Friday, September 4, 2015

How to find reviewers for independently-published books

Do reviews sell books? I'm sure they do not sell as many books as word-of-mouth—a friend's recommendation—but they are more effective than advertising. Book reviews are just one of those things an author has to do to spread the word, and if you are publishing your book independently, few if any media outlets—The New York Times, The New York Review of Books, national magazines etc.—will review your book as a matter of economics and principle. It is, I suspect, just too expensive to try to identify the single jewel in the mountain of self-published pulp that is published every day. So what are we self-published authors to do?

You can pay for a review. A Kirkus Indie reviewer will evaluate your book for $425. You cannot control the review, and if you don't like what it says you can refuse to have it printed in the publication.

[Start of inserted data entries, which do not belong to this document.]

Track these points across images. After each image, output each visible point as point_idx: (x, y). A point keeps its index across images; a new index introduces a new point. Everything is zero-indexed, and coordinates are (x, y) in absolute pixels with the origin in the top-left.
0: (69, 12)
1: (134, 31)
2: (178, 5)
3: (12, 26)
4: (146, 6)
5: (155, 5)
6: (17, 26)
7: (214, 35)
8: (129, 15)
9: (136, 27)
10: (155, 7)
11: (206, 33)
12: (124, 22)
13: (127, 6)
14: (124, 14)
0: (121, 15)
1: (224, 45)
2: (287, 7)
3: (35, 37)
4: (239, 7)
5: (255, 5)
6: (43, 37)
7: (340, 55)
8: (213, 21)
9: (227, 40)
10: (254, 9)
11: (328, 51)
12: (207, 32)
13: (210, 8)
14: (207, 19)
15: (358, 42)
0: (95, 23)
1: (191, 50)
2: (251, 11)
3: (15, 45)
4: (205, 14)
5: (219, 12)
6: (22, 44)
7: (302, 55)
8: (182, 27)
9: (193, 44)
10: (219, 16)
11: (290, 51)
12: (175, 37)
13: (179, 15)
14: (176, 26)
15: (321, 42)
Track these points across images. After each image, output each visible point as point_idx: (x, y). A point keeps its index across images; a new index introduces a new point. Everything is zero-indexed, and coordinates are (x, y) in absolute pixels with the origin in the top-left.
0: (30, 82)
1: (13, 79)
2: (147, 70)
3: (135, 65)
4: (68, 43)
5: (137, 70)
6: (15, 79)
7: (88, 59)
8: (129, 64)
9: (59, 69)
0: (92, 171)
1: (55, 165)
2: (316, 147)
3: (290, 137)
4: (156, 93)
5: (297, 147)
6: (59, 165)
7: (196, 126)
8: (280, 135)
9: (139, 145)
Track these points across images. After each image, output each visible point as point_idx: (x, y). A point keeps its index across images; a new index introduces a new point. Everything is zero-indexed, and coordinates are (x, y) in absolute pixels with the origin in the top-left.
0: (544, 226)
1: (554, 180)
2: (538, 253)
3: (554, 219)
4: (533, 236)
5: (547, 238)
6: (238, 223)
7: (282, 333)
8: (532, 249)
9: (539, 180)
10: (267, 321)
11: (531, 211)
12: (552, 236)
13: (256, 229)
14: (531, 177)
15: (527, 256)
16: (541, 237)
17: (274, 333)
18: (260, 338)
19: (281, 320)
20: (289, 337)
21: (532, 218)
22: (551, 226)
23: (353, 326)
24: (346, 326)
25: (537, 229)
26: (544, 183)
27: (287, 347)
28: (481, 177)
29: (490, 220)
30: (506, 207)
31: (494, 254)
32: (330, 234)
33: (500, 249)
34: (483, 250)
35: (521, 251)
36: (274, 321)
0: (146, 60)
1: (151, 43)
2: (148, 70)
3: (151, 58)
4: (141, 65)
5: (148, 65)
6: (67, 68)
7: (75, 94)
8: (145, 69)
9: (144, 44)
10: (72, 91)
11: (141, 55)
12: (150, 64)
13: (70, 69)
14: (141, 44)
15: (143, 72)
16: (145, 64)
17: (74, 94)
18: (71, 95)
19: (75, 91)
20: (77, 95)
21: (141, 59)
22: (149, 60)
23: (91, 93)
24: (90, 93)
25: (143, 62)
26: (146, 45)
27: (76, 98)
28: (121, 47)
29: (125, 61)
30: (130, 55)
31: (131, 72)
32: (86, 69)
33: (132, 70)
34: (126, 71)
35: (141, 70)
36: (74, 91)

A former Kirkus reviewer writing in Poets & Writers said that about three quarters of the authors she reviewed elected not to publish.

You can pay a service to contact reviewers for you. Word Slinger Publicity, for example, will "create a book review request, the single most important press release for authors, with our custom HTML template and your book information." Once you approve the release, "we send out your targeted press release to thousands of book reviewers using our own lists and in your genre." All this and more for $150.

Or you can invest time instead of money. Publishers Weekly's booklife now accepts free submissions. However, the website cautions that while "we want to give your book its best chance for a review. . . we can’t review every book that’s submitted." Nevertheless, I believe it's worth the cost of a couple books and postage for the possibility of a review.

Simon Royle maintains an exceptionally useful website, The Indie View, a compilation of 275 reviewers who review independently-published books. These reviewers do not charge for their reviews (or they're thrown off the list), and the listings indicate what exactly the individual reviewers want to see: i.e., "All except non-fiction and erotic fiction;" "non-fiction sports books;" "mostly chick lit-ish and romantic comedy books;" "paranormal romance/urban fantasy," and more and more and more.

As an author, I looked at the websites of all reviewers who seem interested in my genre and followed their instructions for consideration exactly. Start with a query letter that includes a synopsis of the book, a brief bio, and where the book is available. You have to be prepared to send a .mobi file (the Kindle system), or a PDF, or the book itself—it depends on the reviewer. Some want to know your Goodreads address, some are backed up and not currently accepting books, others are backed up but will allow your book to get in line.

Sending a query of course does not guarantee that a reviewer will want to see your book. That a reviewer sees your book of course does not guarantee a review will follow. And of course, you have no control over a reviewer's opinion. (Although, interestingly, many of the reviewers I approached say they will simply not finish a book or post a review if they find it offensive or badly written or edited or all three.)

All this takes time. It is worth it? I have to believe it is or I wouldn't do it. Will it sell books? Who knows? Certainly a positive review cannot hurt.